(QUOTED TEXT):
━━━━━━━━━━━━━━━━

The American withdrawal from Syria has produced chaotic results – but as with many aspects of President Trump’s presidency, it offers an opportunity to view realities with a new clarity. The nature of Turkey under Erdoğan, European weakness, and the unwillingness of America to support indecisive military missions have been revealed. These realities demand new approaches to European defense and to Middle Eastern engagement and disengagement.

One of the many startling attributes of the Trump presidency is the tendency his statements and policy decisions have to produce inadvertent moments of clarity. By cutting through practical and rhetorical niceties, Trump forces the US and the world to confront inconsistent and malfunctioning policies, often creating new ones in the process. The invariable outrage forces situations to be looked at directly, as does the reactive antipathy from Trump’s many adversaries. Syria is no exception.

It is a strange, almost Leninist dynamic of “heightening the contradictions.” Trump’s advocacy of a secure US border created a reaction that clarified the positions of the left wing of the Democratic Party (and most of its presidential candidates) as favoring open borders and fundamentally opposing the core ideas of sovereignty and citizenship. The trade confrontation with China produced a cascade that rudely exposed the degree to which corporations have sold their souls to the Communist Party – most recently the craven kowtowing of the National Basketball Association and its players over Hong Kong. The endless investigations of Trump’s alleged corruption, such as Russiagate and now Ukrainegate, have primarily exposed the corruption of the Clinton and Biden families and other rent-seeking Democratic grandees, and demonstrated the degree to which the media-entertainment-technology sector is a unified entity dedicated to the “resistance.”

The chaos unleashed by Trump’s sudden shift in American policy toward Syria now joins these examples. Neither the wisdom nor the morality of the US withdrawal are the issue, though they will be debated for years to come. But the reactions to the American withdrawal are clarifying in the present moment, and should help guide policy in the future.

Four points may be cited.

For the first time, even after the dubious “coup” that decimated Turkish civil society, the Turkish leadership under Erdoğan and the AKP is being broadly acknowledged as a brutal ethnic religious imperialist regime with revanchist aspirations. NATO membership and electoral results notwithstanding, Erdoğan’s is a neo-Ottoman regime that uses everything from air strikes to “little green men”-style paramilitaries to execute its goals of territorial reconquest and crushing of Kurdish national movements.

━━━━━━━━━━━━━━━━

Extracted data entries:
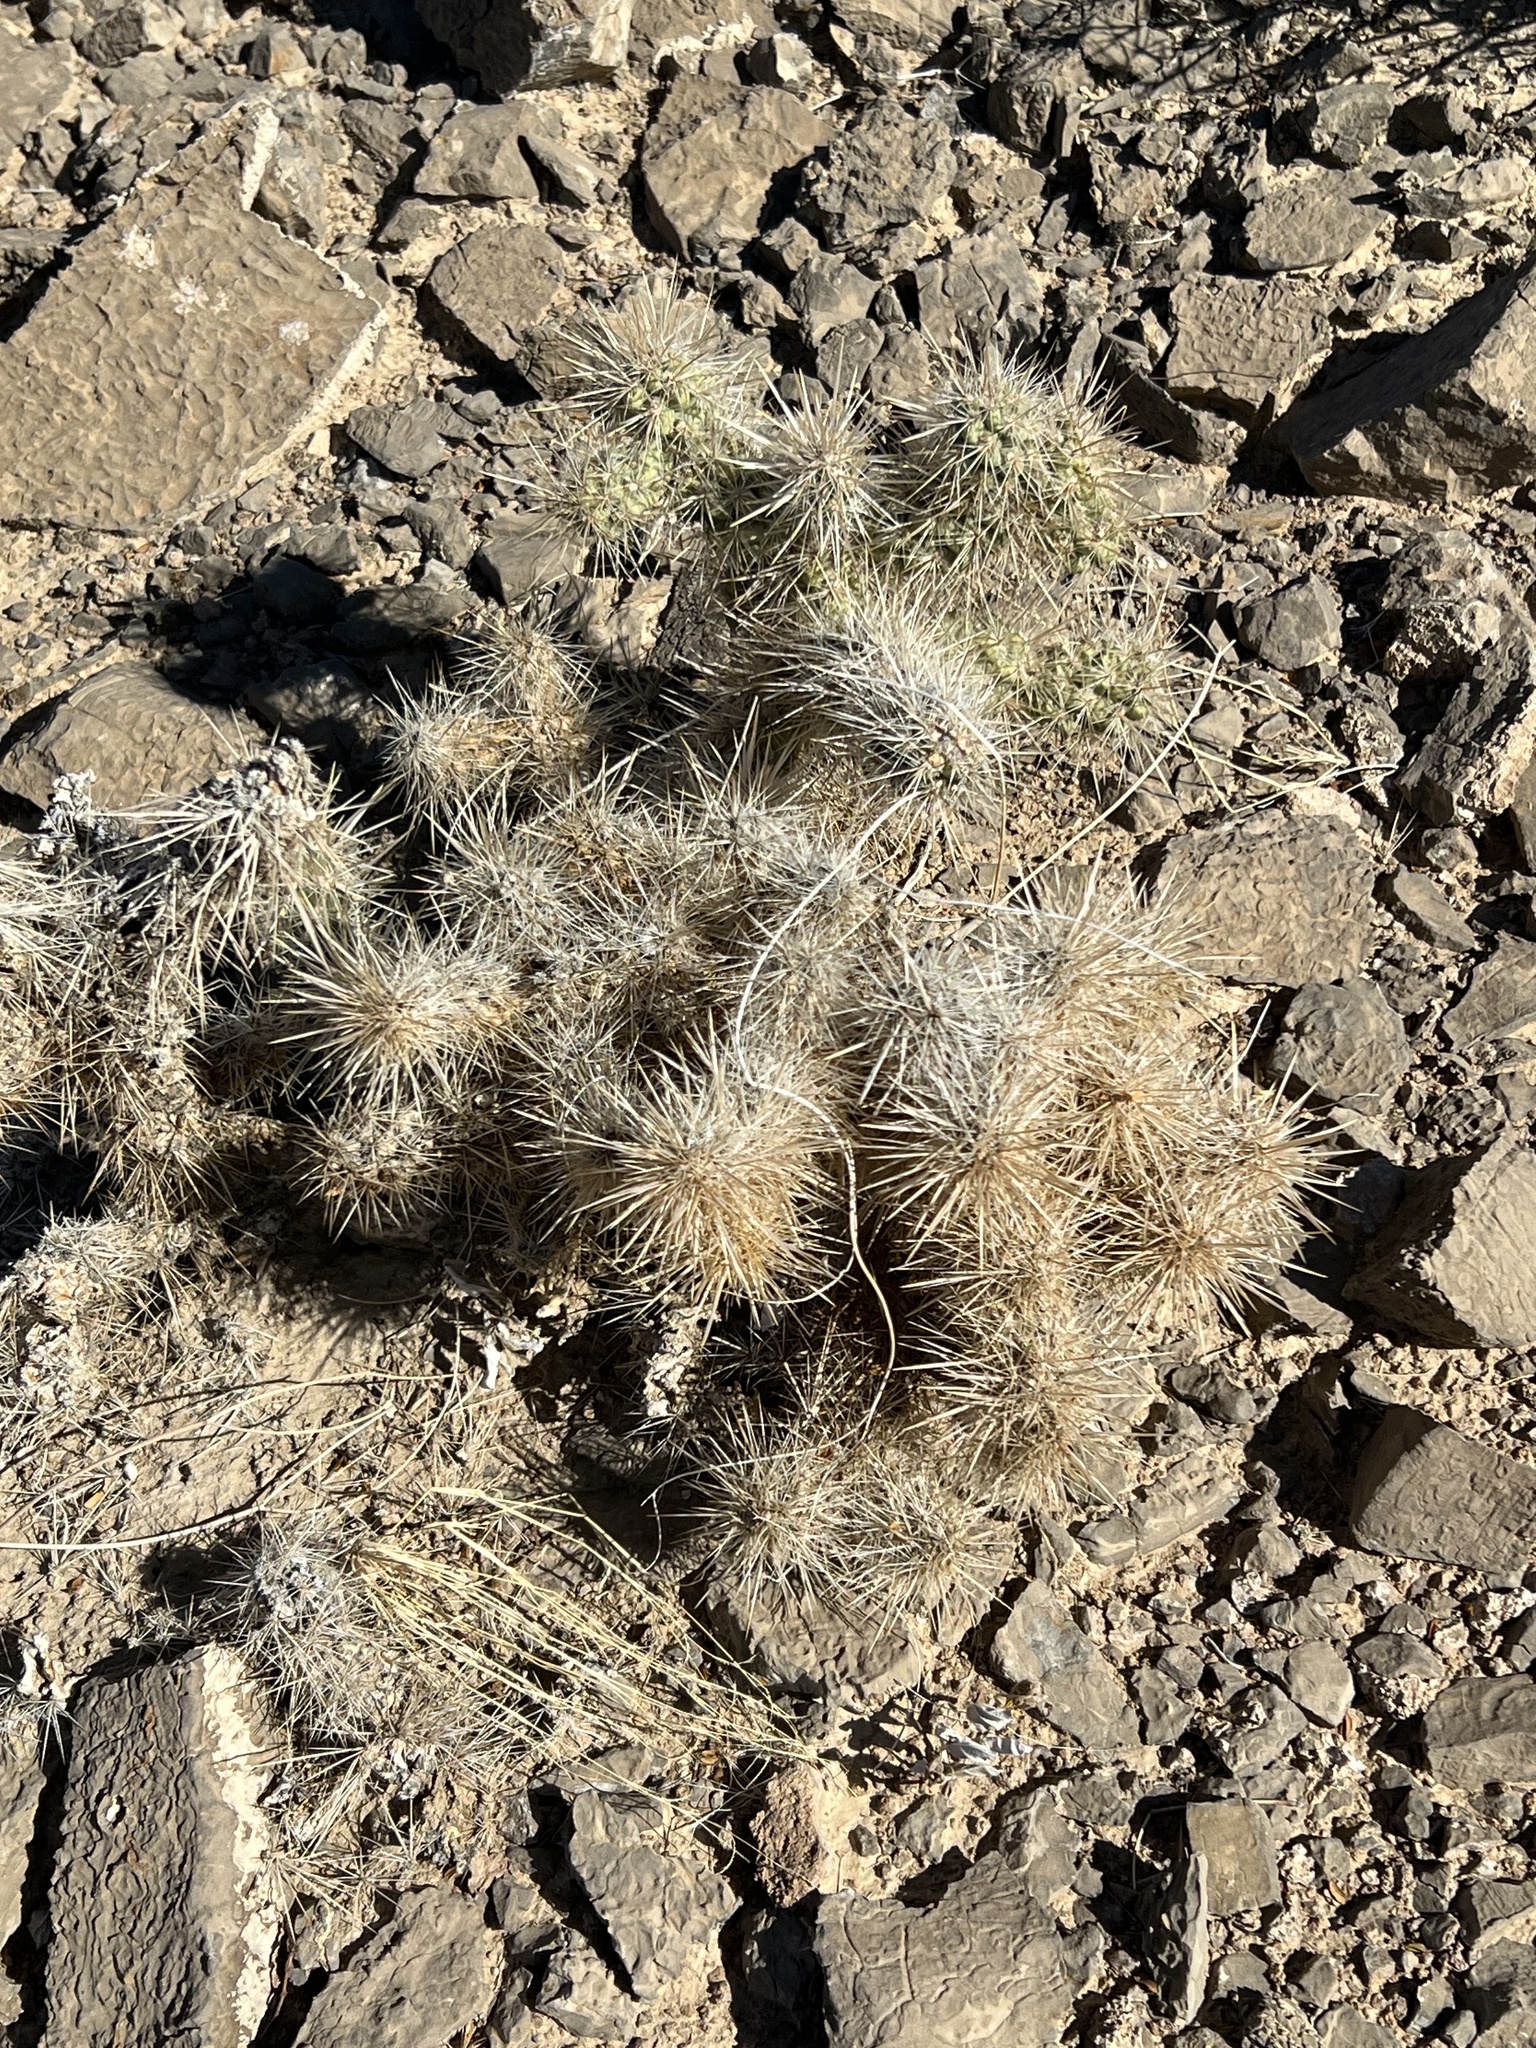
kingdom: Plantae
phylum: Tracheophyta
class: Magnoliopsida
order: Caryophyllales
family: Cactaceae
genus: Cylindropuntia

━━━━━━━━━━━━━━━━

(WHAT YOU WILL DO):
A – Copy word for word the stretch of the essay on the US withdrawal from Syria from "For the first" through "Kurdish national movements.".
B – Judge whether each statement agrees with the essay on the US withdrawal from Syria, answering yes or no and quoting the words of the essay that decide it: (i) the essay treats the wisdom and morality of the US withdrawal as the issue; (ii) the essay mentions the National Basketball Association in connection with Hong Kong; (iii) the essay calls Erdoğan's regime neo-Ottoman.
C – Write the next part of the essay on the US withdrawal from Syria, picking up after its final sentence.

(REPLIES):
A –
For the first time, even after the dubious “coup” that decimated Turkish civil society, the Turkish leadership under Erdoğan and the AKP is being broadly acknowledged as a brutal ethnic religious imperialist regime with revanchist aspirations. NATO membership and electoral results notwithstanding, Erdoğan’s is a neo-Ottoman regime that uses everything from air strikes to “little green men”-style paramilitaries to execute its goals of territorial reconquest and crushing of Kurdish national movements.

B –
(i) No: "Neither the wisdom nor the morality of the US withdrawal are the issue"
(ii) Yes: "the craven kowtowing of the National Basketball Association and its players over Hong Kong"
(iii) Yes: "Erdoğan’s is a neo-Ottoman regime"

C –
Indulged and courted by both Obama and Trump, the Erdoğan regime has already befuddled if not unraveled NATO, aligned with the Iranians and Russians, threatened Greece, and used the migrant weapon against Europe in pursuit of both long-term ideological goals and short-term financial blackmail. Islamist in concept and deed, Erdoğan’s Turkey almost certainly cannot be enticed or pressured to rejoin the Western fold. Blithe talk about “kicking Turkey out of NATO” remains beside the point. The primary issue is to isolate Erdoğan internationally and within Turkey, and prepare long-term plans against the possibility of an expansionist neo-Ottoman Turkey over the next decades. New US sanctions – long prepared in anticipation of a moment that has now arrived – should be supplemented by support for Turkey’s opposition sectors.

Second, as if more proof were needed, European states and the EU as a whole have been shown to be both unwilling and unable to engage with issues that affect them directly. They cannot project meaningful force to protect populations, territory, or anything else, adopt punitive policies of any severity, or even defend themselves against ISIS, except as a domestic security issue. Halting European military exports to Turkey, which is largely self-sufficient militarily, is a small gesture.

Europe’s failure of will over Turkey must be coupled with German eagerness to continue trade with Iran and energy dependence on Russia, general European unwillingness to sanction Iran’s nuclear abuses, and inability to comprehensively address the migration crisis – except to punish Eastern European states that do have controls. The fabric of the postwar European alliance was challenged long before Turkey’s invasion of north Syria. The US is expected to provide leadership and military forces and to respond unquestioningly to European moralizing. A comprehensive rethinking of US defense policy with respect to Europe is therefore long overdue, NATO included.

Third, one of the most clarifying reactions to the Turkish invasion was that much of the US electorate applauded the US withdrawal and resents elite hypocrisy, Turkish brutality, and European weakness. It is an inescapable fact that the experts and media mouthpieces who created the incoherent US Syrian deployment under Obama – and then decried it under Trump – are now defending it.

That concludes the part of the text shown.